Sebaiknya hari ini aku benar – benar harus menjauh dari Raja yang semakin tidak jelas menyikapi hubungan pertemanan kami yang bahkan disebut dengan teman saja masih abu – abu. Pagi ini aku mengendap – endap keluar kamar untuk melihat situasi rumah dan memastikan Raja tidak sedang memantau gerak – gerik ku. Rasa – rasa nya sudah aman, aku melangkah kan kaki menuju teras untuk mengenakan sepatu andalan ku satu – satu nya yang sepertinya juga sudah minta di ganti dengan yang baru.
“Kau lupa ya Ndis kalau aku prajurit, jangan kan untuk menguntit mu, menguntit musuh seharian pun aku mampu.” Ucapan Raja barusan sontak membuat ku terkejut bukan kepalang. Berarti sedari tadi ia sudah memperhatikan gerak – gerik ku saat akan keluar rumah. “Mau mu apa sih Ja..?” sepertinya orang – orang dengan tipikal macam Raja ini memang harus diberi pertanyaan to the point saja, buang – buang waktu kalau hanya berbasa – basi dengan mereka. “Kau lupa..? kan sudah ku bilang tadi malam. Kenapa tidak kita realisasikan saja gossip yang sudah terlanjur ada di sekolahan mu.” bisa – bisa nya ia dengan santai nya mengucapkan kata – kata itu barusan.

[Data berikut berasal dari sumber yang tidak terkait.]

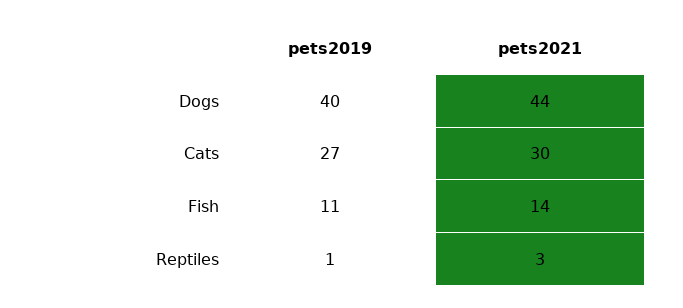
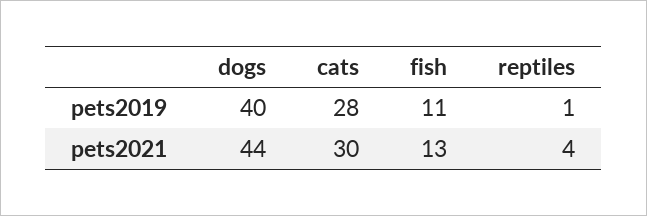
pets2019, Cats: 27 -> 28
pets2021, Fish: 14 -> 13
pets2021, Reptiles: 3 -> 4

“Di kesatuan mu, tata krama itu di ajarkan atau tidak..? begitu cara mu mendekati perempuan..?” Aku tidak ingin berbasa – basi lagi dengan lelaki tipikal seperti Raja, Ia tersenyum mendengar perkataan ku barusan. “Jadi kau mau di perlakukan bagaimana..?” sejurus kemudian ia bertanya yang tidak bisa ku jawab sama sekali. “Aku buru – buru, takut terlambat.” Ku tinggalkan ia di teras rumah tanpa menjawab pertanyaan nya itu. Setengah berteriak ia berucap “Kau masih hutang jawaban Ndis..!” aku berbalik arah menatap nya dengan tatapan kesal. Teriakan nya itu bisa saja di dengar oleh Romaito atau bahkan ibu nya sendiri.
Selama di sekolahan , aku merasa tidak tenang sama sekali. Apa yang di ucapkan Raja kemarin malam masih terngiang – ngiang di telinga. Apa mungkin cinta pada pandangan pertama itu benar – benar ada di dunia nyata...? aku bertanya – tanya dalam hati. Jam konseling ku sudah berakhir bahkan dari tiga jam yang lalu, dan jika aku pulang meninggalkan sekolah pun sebenarnya sudah bisa. Tapi aku lebih memilih tetap di sekolah, agar tidak perlu mengatur kata – kata pada saat bertemu dengan Raja nanti.
Tiba – tiba ruangan ku di ketuk tiga kali dari luar, ada suara yang tidak asing terdengar di telinga. Itu suara murid perempuan yang menangis saat aku berkisah tentang cita – cita dan dunia perkuliahan beberapa waktu yang lalu di kelas nya. Murid perempuan yang tersedu sedan tanpa dapat melanjutkan kata – kata nya waktu itu. Ku persilahkan ia masuk ke ruangan ku, dari raut wajah nya tidak terlihat ia sedang gembira.
“Hempp, ibu lupa nama mu, tapi ibu ingat kau di kelas XII IPA 1 yang waktu itu kan..?” aku memastikan bahwa apa yang ku fikirkan tentang nya adalah benar. Ia mengangguk ke arah ku. “Nama saya Mira bu.” Kata – kata itu di tutup dengan senyum optimis oleh nya. “Ohh ya, apa yang bisa ibu bantu mir..?” tanya ku menelisik kehadiran nya ke ruangan ini. biasanya ruangan ku adalah tempat yang sangat amat di hindari oleh seisi sekolahan, tetapi hari ini ia mendatangi ku ke tempat ini, itu pasti lah sesuatu yang penting dan mendesak.